Going short — how do you sell what you don't own?
Shorting feels weird at first: you borrow the asset (or use a derivative), sell it now at the high price, and buy it back later — ideally cheaper — pocketing the difference. On perpetual futures it's just clicking "short." If price rises instead, you lose, and a short can be liquidated to the upside.
Which is riskier?
Shorting carries a unique danger: price can only fall to zero, but it can rise infinitely — so a short's losses are theoretically unlimited, and short squeezes can be violent. Longs can't lose more than 100%. Both are fully risky with leverage; beginners often start long-only on spot to keep it simple.
Quick check — you short BTC and it pumps 20%. Good or bad?
Key takeaways
- Long = bet up; short = bet down.
- Shorting means selling borrowed asset to buy back cheaper.
- A short's loss is theoretically unlimited (price can rise forever); a long's is capped at −100%.
FAQ
What is the difference between long and short?
Going long means buying an asset to profit if its price rises. Going short means selling a borrowed asset to profit if its price falls, then buying it back cheaper. Longs win on the way up; shorts win on the way down.

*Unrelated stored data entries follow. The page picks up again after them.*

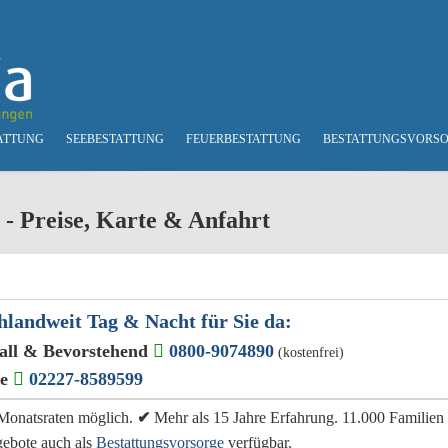
ATTUNG
SEEBESTATTUNG
FEUERBESTATTUNG
BESTATTUNGSVORS
 - Preise, Karte & Anfahrt
hlandweit Tag & Nacht für Sie da:
all & Bevorstehend
0800-9074890
(kostenfrei)
ge
02227-8589599
e Monatsraten möglich.
✔
Mehr als 15 Jahre Erfahrung. 11.000 Familien
gebote auch als
Bestattungsvorsorge
verfügbar.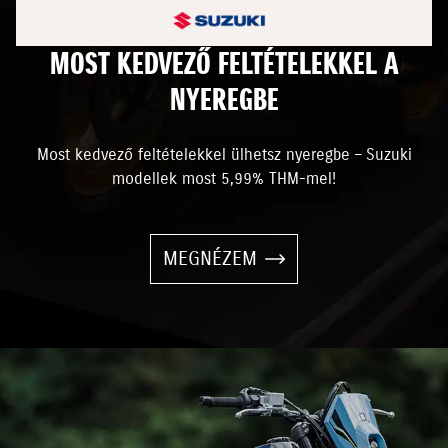
MOST KEDVEZŐ FELTÉTELEKKEL A
NYEREGBE
Most kedvező feltételekkel ülhetsz nyeregbe – Suzuki
modellek most 5,99% THM-mel!
MEGNÉZEM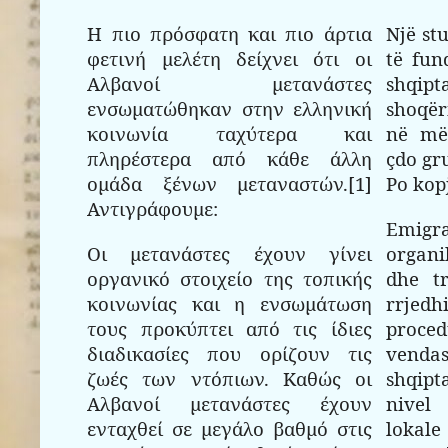
Η πιο πρόσφατη και πιο άρτια
Një st
φετινή μελέτη δείχνει ότι οι
të fun
Αλβανοί μετανάστες
shqip
ενσωματώθηκαν στην ελληνική
shoqër
κοινωνία ταχύτερα και
në më
πληρέστερα από κάθε άλλη
çdo gru
ομάδα ξένων μεταναστών.[1]
Po kop
Αντιγράφουμε:
Emigr
Οι μετανάστες έχουν γίνει
organi
οργανικό στοιχείο της τοπικής
dhe tr
κοινωνίας και η ενσωμάτωση
rrje
τους προκύπτει από τις ίδιες
proce
διαδικασίες που ορίζουν τις
venda
ζωές των ντόπιων. Καθώς οι
shqipt
Αλβανοί μετανάστες έχουν
nivel
ενταχθεί σε μεγάλο βαθμό στις
lokale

How does shorting work in crypto?
You borrow the asset (or use a derivative like a perpetual future), sell it at the current price, and aim to buy it back later at a lower price — keeping the difference. On most exchanges you simply open a 'short' position. If price rises instead, you lose.

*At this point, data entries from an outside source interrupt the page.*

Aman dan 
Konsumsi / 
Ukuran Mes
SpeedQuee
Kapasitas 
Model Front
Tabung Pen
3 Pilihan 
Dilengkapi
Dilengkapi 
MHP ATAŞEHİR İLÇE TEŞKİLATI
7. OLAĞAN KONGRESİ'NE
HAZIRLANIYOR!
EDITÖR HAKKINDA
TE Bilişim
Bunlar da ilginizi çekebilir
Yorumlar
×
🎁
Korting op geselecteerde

Is shorting riskier than going long?
Shorting has a unique risk: price can rise infinitely, so a short's losses are theoretically unlimited, and short squeezes can be violent. A long can only fall to zero (−100%). Both are risky with leverage; many beginners start long-only on spot.
Can you get liquidated going long or short?
Yes — both. With leverage, a long is liquidated if price falls to its liquidation price, and a short is liquidated if price rises to its liquidation price. Spot positions (no leverage) cannot be liquidated.